[Extracted data]

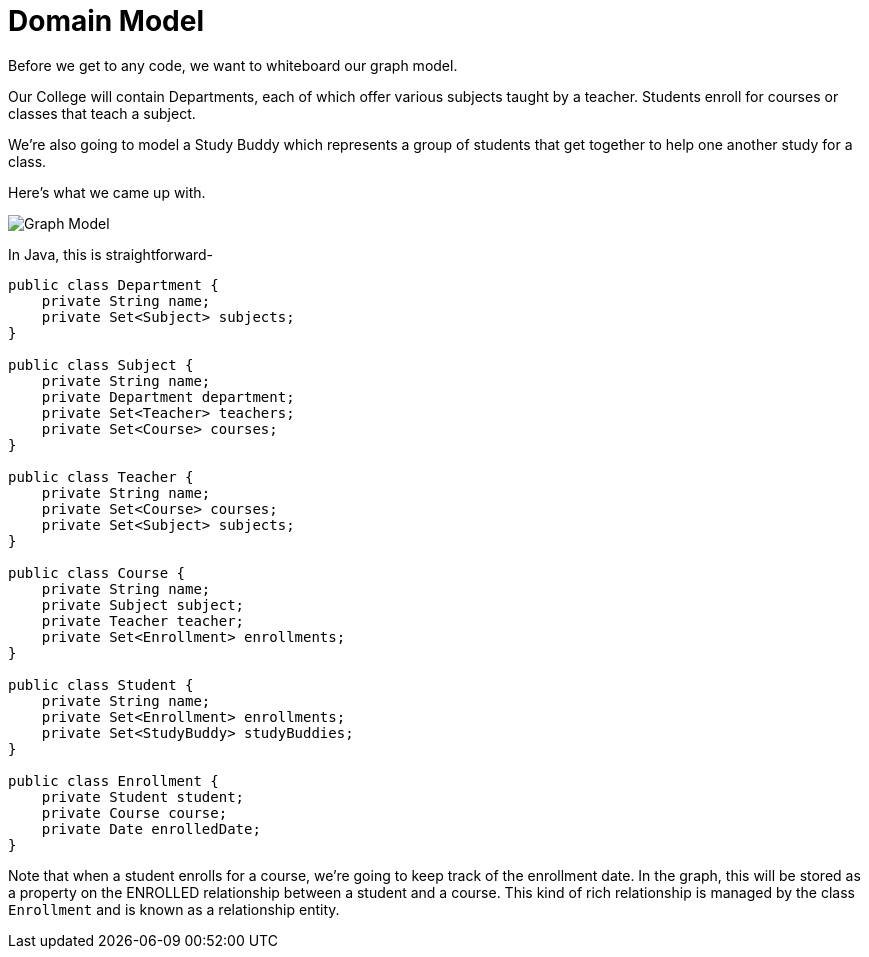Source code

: [[tutorial_model]]
= Domain Model

Before we get to any code, we want to whiteboard our graph model.

Our College will contain Departments, each of which offer various subjects taught by a teacher.
Students enroll for courses or classes that teach a subject.

We're also going to model a Study Buddy which represents a group of students that get together to help one another study for a class.

Here's what we came up with.


image:model.png[Graph Model]

In Java, this is straightforward-

```java
public class Department {
    private String name;
    private Set<Subject> subjects;
}

public class Subject {
    private String name;
    private Department department;
    private Set<Teacher> teachers;
    private Set<Course> courses;
}

public class Teacher {
    private String name;
    private Set<Course> courses;
    private Set<Subject> subjects;
}

public class Course {
    private String name;
    private Subject subject;
    private Teacher teacher;
    private Set<Enrollment> enrollments;
}

public class Student {
    private String name;
    private Set<Enrollment> enrollments;
    private Set<StudyBuddy> studyBuddies;
}

public class Enrollment {
    private Student student;
    private Course course;
    private Date enrolledDate;
}

```

Note that when a student enrolls for a course, we're going to keep track of the enrollment date.
In the graph, this will be stored as a property on the ENROLLED relationship between a student and a course.
This kind of rich relationship is managed by the class `Enrollment` and is known as a relationship entity.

[/Extracted data]

Assignment: The expected output is the exact run of lines from the first line of the material above through the line that contains "Students enroll for", minus any pictures.

Solution for this exercise:
Source code

: [[tutorial_model]]
= Domain Model

Before we get to any code, we want to whiteboard our graph model.

Our College will contain Departments, each of which offer various subjects taught by a teacher.
Students enroll for courses or classes that teach a subject.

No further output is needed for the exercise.